住まいの情報

持ち家取得を考えている世帯への住宅情報

大都市でなぜ持ち家か、今一度考えてみよう


 地価が一定であると仮定すると、土地付き持ち家のメリットはどこにもない。それでも持ち家をと考えている人は、相変わらず心の中で地価が上がると考えているにちがいないし、片意地に子どもに資産を残すのが親の勤めと考えている勤勉な人だろう。自由な間取りが欲しければ定期借地権付き分譲住宅があるし、定期借地権付きコーポラティブだってできる。だからやたら底地権にこだわるのはやめようではないか。

 地価が上昇するメカニズムの基本は土地の需要と供給で、様々な都市機能の集中による土地需要の高まりがなければ供給は一定で、しかも都市機能の分散が起これば地価は低下するのが当然である。そんな背景がある中で、未だに地価が上昇すると思っているのだろうか。首都機能は分散か移転かを議論し、都心居住の復活もお台場や幕張などの埋め立て地を拠点に展開しており、今後、既成市街地の再開発に着手するとしても、世帯総数も減少する住宅需要の低迷する時代がまもなく来るため、それほどの需要も見込めない。

 土地を取得することは永代使用料を払うことで、資産として残す必要のない世帯が増えている中で必ずしも有効な手だてではないし、その分多くの金利を支払うことにもなる。借地や借家を利用したライフスタイルを考えてみてはいかがでしょう。

自分のための持ち家か、次世代のための持ち家か


 子どものために少しでも資産をと考えている世帯では、やはり土地付き持ち家を取得しようとする。子が独立する時期を20年後と仮定すると、そのころには住宅余剰が発生する時期にも整合する。
 すでに都市部でも5%〜10%の空き家を発生させている現状から、欧米に比較して建設の勢いが強い日本の現状からすると、かなりの住宅余剰が発生すると想定できる。居住地の選択が世帯のライフスタイルを基準にして展開してくると、必ずしも都心居住だけではなく郊外の戸建て住宅地にも空き家が発生してくることになる。比較的粗悪なものは捨てられ、良質なものに移行することは容易に想定できる。

 住宅の数が世帯数を上回って以降、着実に居住水準は上昇している。特に持ち家については欧州の居住環境とは遜色のない面積を維持しているし、戸建て住宅やマンションの質も十分海外に対抗できるようになっている。これらの良質な建物の多くは、今後100年以上に渡って活用される建物として認知でき、持ち家ではあるが社会資産として次世代のための社会住宅的な役割を担うことになる。

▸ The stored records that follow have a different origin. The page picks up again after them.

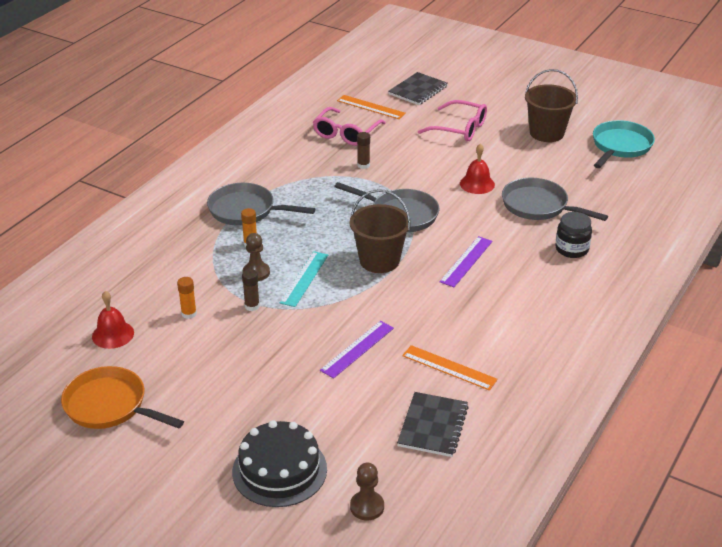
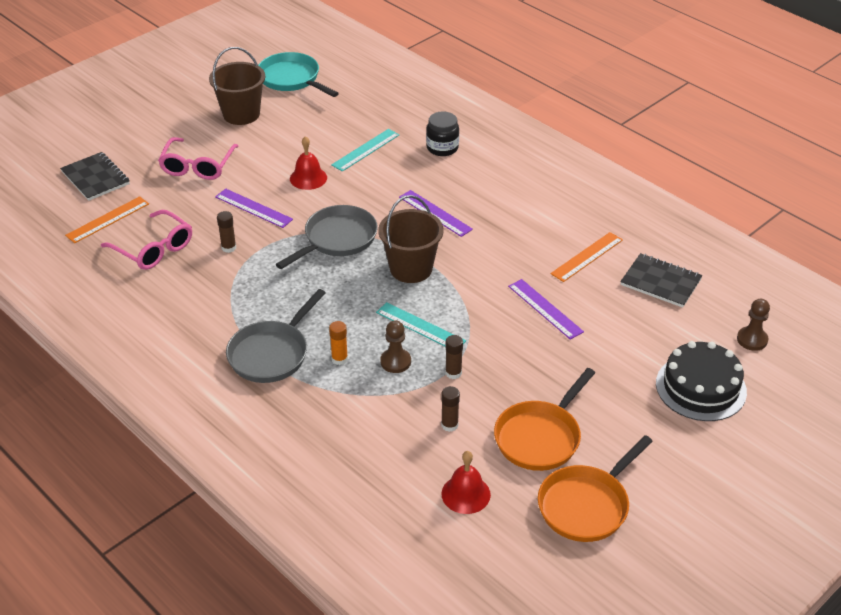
camera: 75 degrees left, 5 degrees up
(186, 368) = (540, 437): none -> orange pan
(189, 314) = (449, 425): orange glue stick -> brown glue stick
(420, 166) = (253, 208): none -> purple ruler
(460, 129) = (197, 166): pink glasses -> pink glasses turned 150 degrees clockwise
(538, 206) = (365, 150): grey pan -> turquoise ruler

 あなたは死んで資産を残したとしても、その住宅は転売されるかもしれないし、借家として活用されるかもしれない。住宅が世代を越えて活用するものである以上、これは必然であり、世帯数より住宅数がかなり上回ることが予想される以上、粗悪な住宅であればあるほど命は短くなることも必然である。

新築だけの税金の矛盾


 消費税率が引き上げられる。土地に対してはつかないものの、新築の建物については消費税がかけられる。中古住宅はすでに支払い済みなので免除されるが、これでは車の新車と中古車のイメージによる価格差と同様に利用価値としての住宅の価格が不明瞭になる。これを機会に中古市場がにぎわうとすれば、それも一つの選択肢かもしれないが、住宅価格に消費税がかかるのは不自然である。

 住宅に消費税をかける発想があるのは住宅を耐久消費財としてしか認識していない国の考え方による。住宅が何代にも渡って受け継がれていく社会資産と考えれば、建設時に一時的に5%の負担を迫るのはおかしい。極端な場合、1年分の住宅ローンが増えたことになるのではないか。

 結果論ではあるが、新築物件にのみ消費税がかかるとなると、たちまち中古物件の市場価値が上回ることでもあり、住宅余剰が進む今後の住宅ストックの環境に影響を与えることになる。建物を営繕する意識が高まり、修理や改修のメリットが表面化されるようになり、さらにDIYなどの流行も起こる可能性がある。住まいを使い捨てた時代から長期に活用することを美徳とする意識が起こり、次第に良質な住宅を確保することを善とする考え方が広まってくると考えられる。消費税が「贅沢税」として読み変えると、余剰しつつある中古住宅を顕在化させるための税制度とも見ることは出来ないか。